(Saved entries)
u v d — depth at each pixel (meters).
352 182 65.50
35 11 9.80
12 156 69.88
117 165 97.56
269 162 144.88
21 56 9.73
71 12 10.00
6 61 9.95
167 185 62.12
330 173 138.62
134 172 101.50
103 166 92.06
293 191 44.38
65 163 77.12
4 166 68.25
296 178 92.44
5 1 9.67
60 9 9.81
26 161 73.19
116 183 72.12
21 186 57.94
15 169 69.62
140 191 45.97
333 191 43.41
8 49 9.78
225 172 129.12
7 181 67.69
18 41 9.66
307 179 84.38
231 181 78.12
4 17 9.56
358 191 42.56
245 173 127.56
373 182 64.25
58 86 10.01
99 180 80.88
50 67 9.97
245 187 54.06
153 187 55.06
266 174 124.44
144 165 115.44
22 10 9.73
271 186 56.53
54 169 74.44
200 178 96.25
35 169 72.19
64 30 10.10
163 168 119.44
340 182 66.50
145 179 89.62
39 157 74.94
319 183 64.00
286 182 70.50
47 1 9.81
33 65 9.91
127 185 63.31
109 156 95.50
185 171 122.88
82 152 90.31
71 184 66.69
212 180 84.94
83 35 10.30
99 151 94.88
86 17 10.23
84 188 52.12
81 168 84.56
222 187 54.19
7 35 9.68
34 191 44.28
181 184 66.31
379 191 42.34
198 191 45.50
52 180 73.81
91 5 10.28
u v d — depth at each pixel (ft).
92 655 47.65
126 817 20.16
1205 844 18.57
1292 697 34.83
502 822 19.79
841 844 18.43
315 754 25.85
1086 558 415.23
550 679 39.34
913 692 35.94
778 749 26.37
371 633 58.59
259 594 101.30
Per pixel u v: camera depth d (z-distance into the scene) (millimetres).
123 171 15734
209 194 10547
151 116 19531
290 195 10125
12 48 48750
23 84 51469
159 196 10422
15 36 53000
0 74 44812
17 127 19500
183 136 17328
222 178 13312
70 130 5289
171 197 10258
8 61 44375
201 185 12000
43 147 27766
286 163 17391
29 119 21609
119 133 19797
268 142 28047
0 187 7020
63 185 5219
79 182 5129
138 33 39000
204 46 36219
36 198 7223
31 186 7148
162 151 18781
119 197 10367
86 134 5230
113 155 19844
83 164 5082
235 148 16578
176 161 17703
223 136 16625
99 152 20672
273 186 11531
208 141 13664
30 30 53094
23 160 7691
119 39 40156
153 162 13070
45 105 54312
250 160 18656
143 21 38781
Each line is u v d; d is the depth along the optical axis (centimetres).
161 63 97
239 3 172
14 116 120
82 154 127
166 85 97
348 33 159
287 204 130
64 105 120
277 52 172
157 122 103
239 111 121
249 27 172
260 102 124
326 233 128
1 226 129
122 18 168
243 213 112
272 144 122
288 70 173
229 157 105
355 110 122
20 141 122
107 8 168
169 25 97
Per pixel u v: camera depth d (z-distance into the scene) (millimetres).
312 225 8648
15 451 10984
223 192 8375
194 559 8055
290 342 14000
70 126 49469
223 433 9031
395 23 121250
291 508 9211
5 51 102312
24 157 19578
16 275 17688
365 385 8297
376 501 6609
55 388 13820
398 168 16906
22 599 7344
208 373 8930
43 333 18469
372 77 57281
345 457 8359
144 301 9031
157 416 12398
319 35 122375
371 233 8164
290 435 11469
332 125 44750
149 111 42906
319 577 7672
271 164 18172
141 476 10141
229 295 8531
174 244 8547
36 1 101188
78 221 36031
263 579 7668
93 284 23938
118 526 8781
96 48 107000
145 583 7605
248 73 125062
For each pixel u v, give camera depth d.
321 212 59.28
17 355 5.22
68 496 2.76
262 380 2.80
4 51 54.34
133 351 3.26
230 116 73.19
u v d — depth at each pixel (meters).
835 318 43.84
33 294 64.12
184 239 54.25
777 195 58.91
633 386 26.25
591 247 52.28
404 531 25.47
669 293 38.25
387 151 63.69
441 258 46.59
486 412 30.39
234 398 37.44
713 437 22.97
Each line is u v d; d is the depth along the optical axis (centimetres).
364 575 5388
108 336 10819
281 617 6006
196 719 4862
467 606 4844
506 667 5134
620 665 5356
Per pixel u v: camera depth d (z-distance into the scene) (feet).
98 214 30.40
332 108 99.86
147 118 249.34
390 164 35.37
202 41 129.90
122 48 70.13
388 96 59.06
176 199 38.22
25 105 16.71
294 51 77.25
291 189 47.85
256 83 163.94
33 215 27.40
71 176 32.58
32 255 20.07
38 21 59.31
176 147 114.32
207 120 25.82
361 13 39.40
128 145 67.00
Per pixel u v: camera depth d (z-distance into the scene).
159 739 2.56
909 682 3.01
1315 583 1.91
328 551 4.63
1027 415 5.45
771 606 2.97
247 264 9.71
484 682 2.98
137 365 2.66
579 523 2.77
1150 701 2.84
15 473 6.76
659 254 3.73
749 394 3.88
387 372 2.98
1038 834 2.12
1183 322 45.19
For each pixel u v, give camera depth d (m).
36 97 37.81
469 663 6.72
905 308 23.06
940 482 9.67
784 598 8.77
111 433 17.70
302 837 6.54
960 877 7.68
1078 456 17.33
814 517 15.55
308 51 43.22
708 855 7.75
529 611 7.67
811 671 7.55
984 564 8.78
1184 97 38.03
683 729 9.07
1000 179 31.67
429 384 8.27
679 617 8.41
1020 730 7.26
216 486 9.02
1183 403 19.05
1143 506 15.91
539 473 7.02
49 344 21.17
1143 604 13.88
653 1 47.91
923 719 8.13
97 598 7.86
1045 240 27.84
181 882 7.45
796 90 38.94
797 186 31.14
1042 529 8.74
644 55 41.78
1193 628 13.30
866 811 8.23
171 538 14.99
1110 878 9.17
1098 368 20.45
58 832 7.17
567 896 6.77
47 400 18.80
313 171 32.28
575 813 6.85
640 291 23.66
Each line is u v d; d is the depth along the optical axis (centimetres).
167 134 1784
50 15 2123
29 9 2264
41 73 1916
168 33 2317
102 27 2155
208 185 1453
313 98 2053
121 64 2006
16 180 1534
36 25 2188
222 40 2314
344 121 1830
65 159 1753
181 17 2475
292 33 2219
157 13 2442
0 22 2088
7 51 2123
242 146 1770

= Problem statement =
Using the records above, please repeat the line with "797 186 31.14" and every line after it exactly, and give no other text.

= Answer box =
797 186 31.14
1042 529 8.74
644 55 41.78
1193 628 13.30
866 811 8.23
171 538 14.99
1110 878 9.17
1098 368 20.45
58 832 7.17
567 896 6.77
47 400 18.80
313 171 32.28
575 813 6.85
640 291 23.66
Each line is u v d; d is the depth along the optical axis (centimetres).
167 134 1784
50 15 2123
29 9 2264
41 73 1916
168 33 2317
102 27 2155
208 185 1453
313 98 2053
121 64 2006
16 180 1534
36 25 2188
222 40 2314
344 121 1830
65 159 1753
181 17 2475
292 33 2219
157 13 2442
0 22 2088
7 51 2123
242 146 1770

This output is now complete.